Home | About | Sematext search-lucene.com search-hadoop.com
 Search Hadoop and all its subprojects:

Switch to Plain View
Hadoop >> mail # user >> Re: Slow MR time and high network utilization with all local data


Copy link to this message
-
Re: Slow MR time and high network utilization with all local data
Hi Robert,

How are you measuring the network usage?
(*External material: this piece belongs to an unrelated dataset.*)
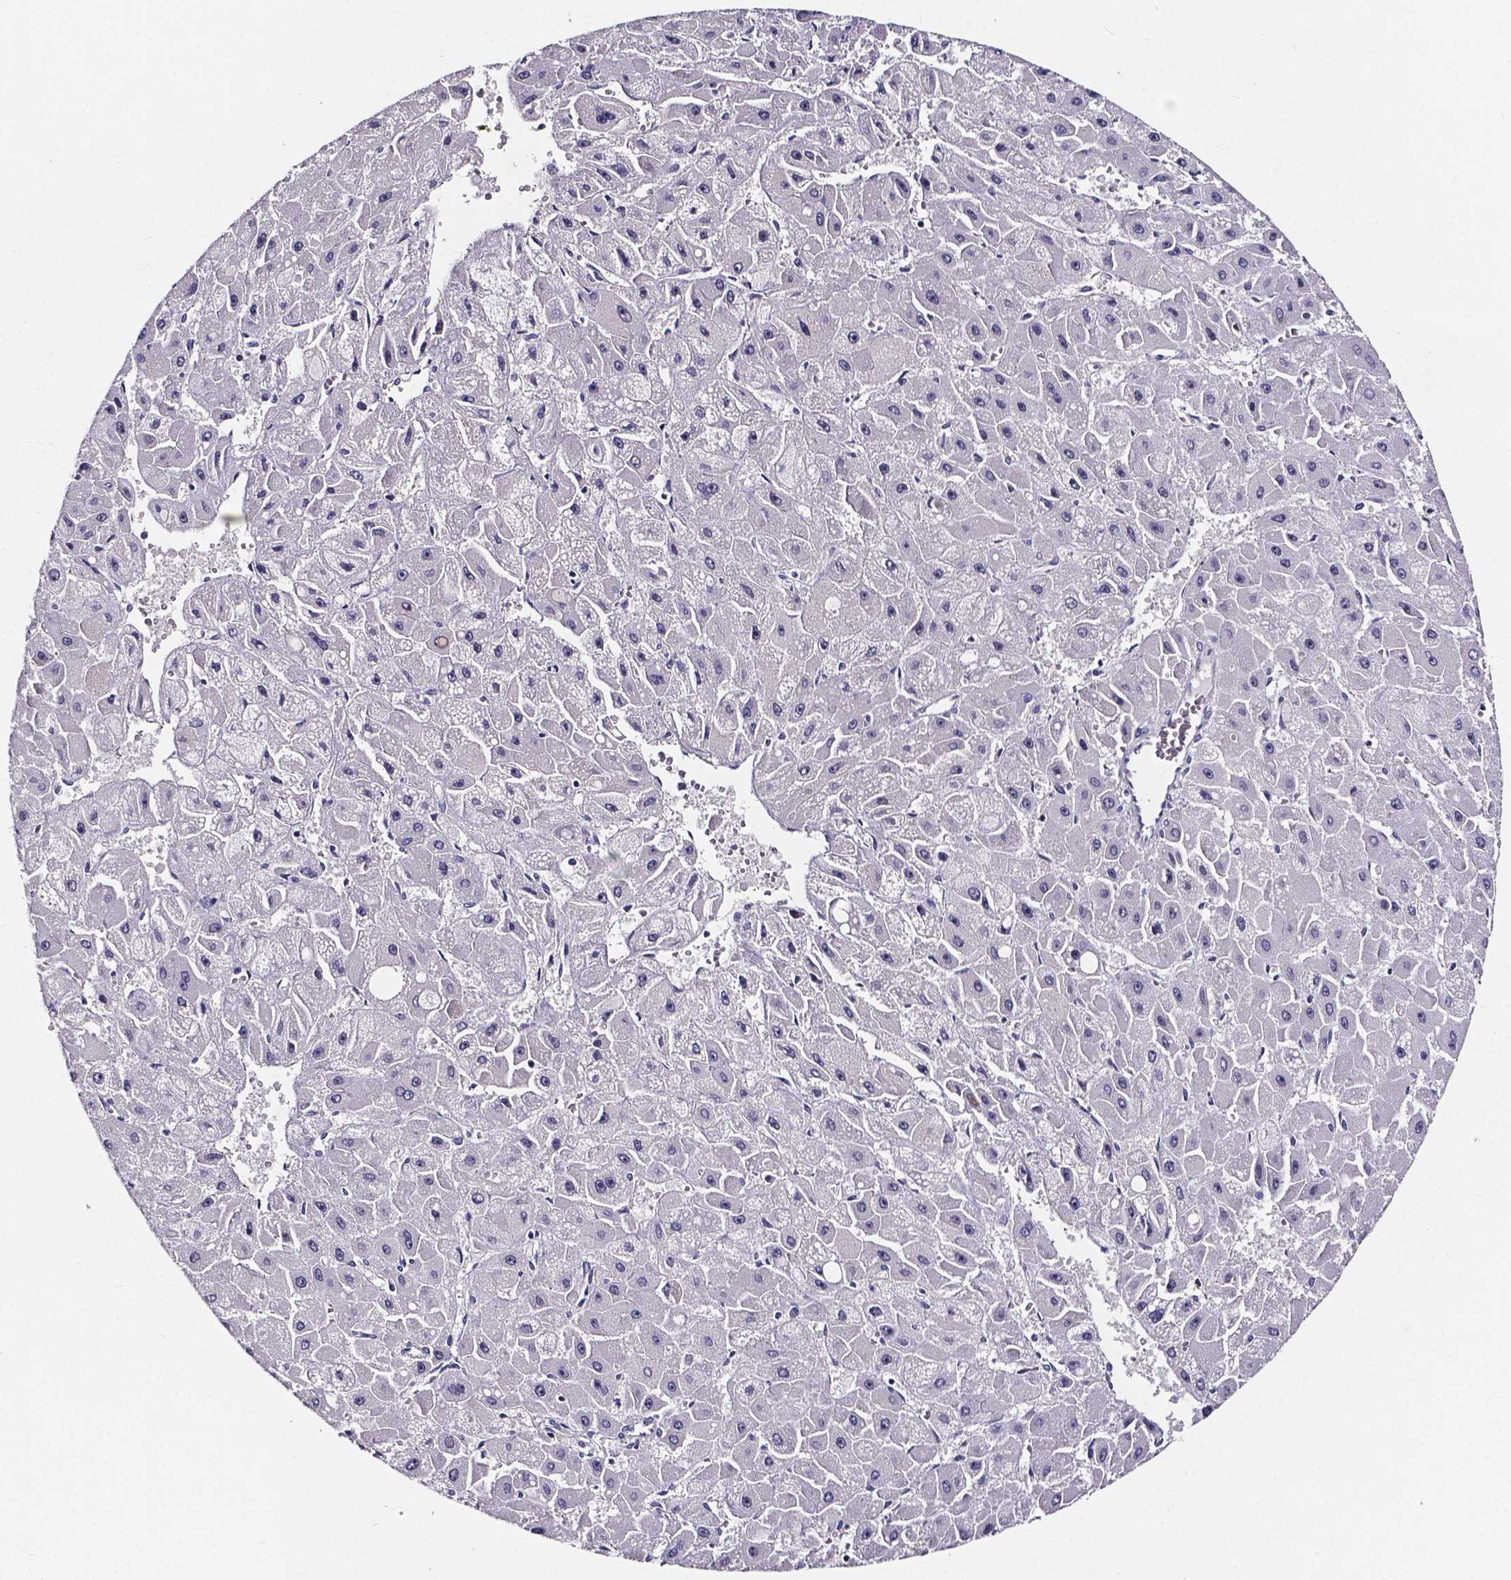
{"staining": {"intensity": "negative", "quantity": "none", "location": "none"}, "tissue": "liver cancer", "cell_type": "Tumor cells", "image_type": "cancer", "snomed": [{"axis": "morphology", "description": "Carcinoma, Hepatocellular, NOS"}, {"axis": "topography", "description": "Liver"}], "caption": "High power microscopy micrograph of an immunohistochemistry micrograph of liver cancer, revealing no significant positivity in tumor cells.", "gene": "SPOCD1", "patient": {"sex": "female", "age": 25}}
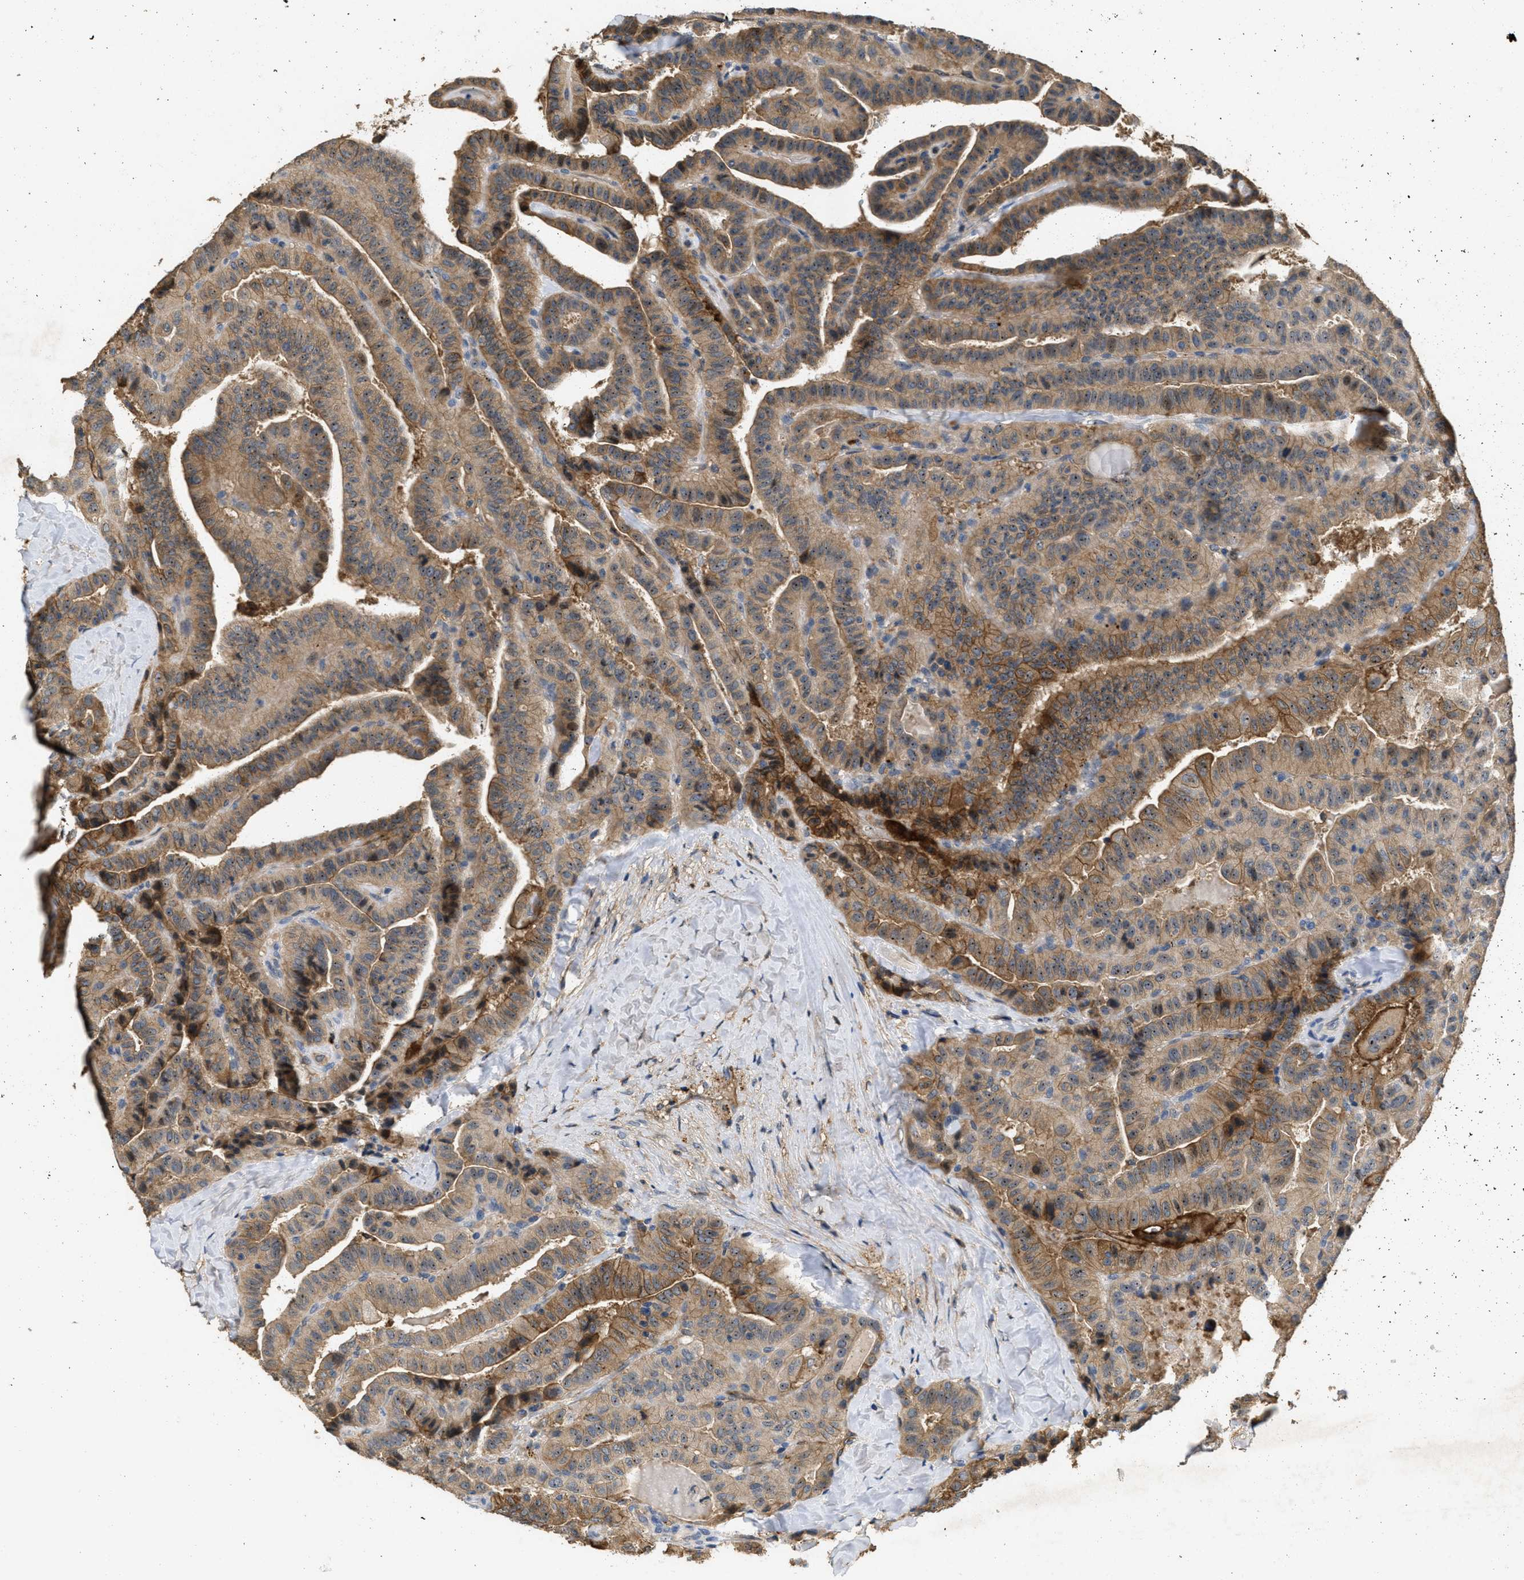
{"staining": {"intensity": "moderate", "quantity": "25%-75%", "location": "cytoplasmic/membranous,nuclear"}, "tissue": "thyroid cancer", "cell_type": "Tumor cells", "image_type": "cancer", "snomed": [{"axis": "morphology", "description": "Papillary adenocarcinoma, NOS"}, {"axis": "topography", "description": "Thyroid gland"}], "caption": "There is medium levels of moderate cytoplasmic/membranous and nuclear expression in tumor cells of papillary adenocarcinoma (thyroid), as demonstrated by immunohistochemical staining (brown color).", "gene": "OSMR", "patient": {"sex": "male", "age": 77}}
Note that unless short
circuit reading is on, data reads are done over a local socket as
well, and may appear in network traffic observing tools too (but do
not mean they are over the network).

On Mon, Feb 25, 2013 at 2:35 AM, Robert Dyer <[EMAIL PROTECTED]> wrote:
> I have a small 6 node dev cluster.  I use a 1GB SequenceFile as input to a
> MapReduce job, using a custom split size of 10MB (to increase the number of
> maps).  Each map call will read random entries out of a shared MapFile (that
> is around 50GB).
>
> I set replication to 6 on both of these files, so all of the data should be
> local for each map task.  I verified via fsck that no blocks are
> under-replicated.
>
> Despite this, for some reason the MR job maxes out the network and takes an
> extremely long time.  What could be causing this?
>
> Note that the total number of map outputs for this job is around 400 and the
> reducer just passes the values through, so there shouldn't be much network
> utilized by the output.
>
> As an experiment, I switched from the SeqFile input to an HBase table and
> now see almost no network used.  I also tried leaving the SeqFile as input
> and switched the MapFile to an HBase table and see about 30% network used
> (which makes sense, as now that 50GB data isn't always local).
>
> What is going on here?  How can I debug to see what data is being
> transferred over the network?

--
Harsh J